# Open Source Controller



## Gary B (Jun 2, 2011)

Hello Mr. Jack Bauer (nee) - I got your page through a query on the P & S controller on DIY. (Hope you don't mind.) - (A senior member who USES that controller board!) - Your first message (on your page) indicated an answer to my question. - You use it. You are happy with it (9months worth). - You changed from their MOSFETs to a single IGBT. - Bottom line: can I go ahead and trust the other specs of the power output design. (?) - Like pack capacitors, freewheel diodes, etc. True (?) - I also believe i will stay with their MOSFET driver and photo op isolation approach and devices. (Reasonable, yes?) - My front end (before that) is quite different (still PWM). But I'm not using a microcontroller (as they do). - I ask you directly because i don't know how to approach this on the DIY site. (?) - For a DIY site, I really wish P & S (Open Revolt) (Cougar, et all) got more attention. - I haven't bought parts yet. - Do you believe i really should go with an IGBT rather than MOSFETs? - I'm not heading for the race track. I need a basic 144 v 500 amp controller. - Am i getting there? - Very Best to you - AND, hope your vehicle is still running good. - Thought. I will see if your car is in the garage. - I tried personal msg with NO success. - Thanks. - Gary B.


----------



## jackbauer (Jan 12, 2008)

Well , I'm no expert on motor controllers by any means. I chose to use igbts in the power stage for a few reasons most based on past experience of fet failure modes. I have built a total of five controllers with igbts. My own liquid cooled controller has been running in the car the past 6 months and almost 10k miles now without problem.That is as much as I'm prepared to say as both devices have their advantages and disadvantages.


----------



## Gary B (Jun 2, 2011)

jackbauer said:


> Well , I'm no expert on motor controllers by any means. I chose to use igbts in the power stage for a few reasons most based on past experience of fet failure modes. I have built a total of five controllers with igbts. My own liquid cooled controller has been running in the car the past 6 months and almost 10k miles now without problem.That is as much as I'm prepared to say as both devices have their advantages and disadvantages.


Thank you JB. - I DID look at your site and a few videos. - I will go back and review much more closely your liquid cooled controller. I believe (without your direct experience) that such cooling is critical (very important?) to successful controller operation (whatever power devices are used). - Did you change the driver, filter caps, or diodes from the Open Revolt design? - Having built FIVE of these things, you certainly have more experience and knowledge than i do. - (When i tried to send you a PM on this, i kept getting a "BB Font error" message and i couldn't send it.) - Really impressed with your work. - Thank you. - Gary B.


----------



## jyanof (Nov 11, 2008)

Gary, 

I've used the mosfet version of paul's controller for over a year now and approaching 10k miles. The one I have is actually Paul's second prototype. 

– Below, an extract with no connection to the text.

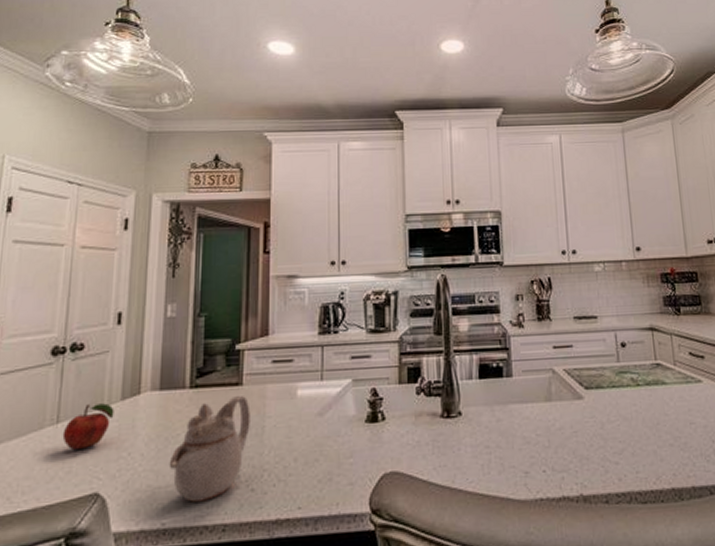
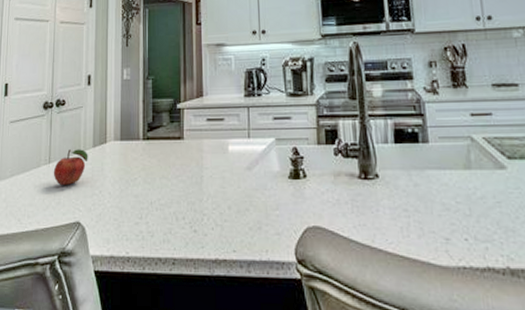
teapot: present [169,395,251,502] -> none [129,147,191,237]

The mosfet configuration is actually very efficient and is adequately air cooled with a large heatsink and fan. I drive in the hot AZ summers and the controller has never gone into thermal cut-back mode (I typically cruise at about 200A but will hit the 500A limit on nearly every acceleration). 

joe

www.evalbum.com/2358


----------



## Gary B (Jun 2, 2011)

jyanof said:


> Gary,
> 
> I've used the mosfet version of paul's controller for over a year now and approaching 10k miles. The one I have is actually Paul's second prototype.
> 
> ...


Hello, Joe. - THANKS MUCH for your response. Greatly appreciated. - Also copied your garage page to study later. - Such success speaks for itself. - That is what i was looking for. You put it quite right. - I will get some details later. - I'm still designing and building mine. - Your comment about the fan driven heat sink was appropriately timed. - That's where I'm at. - Good on you! - Gary B.


----------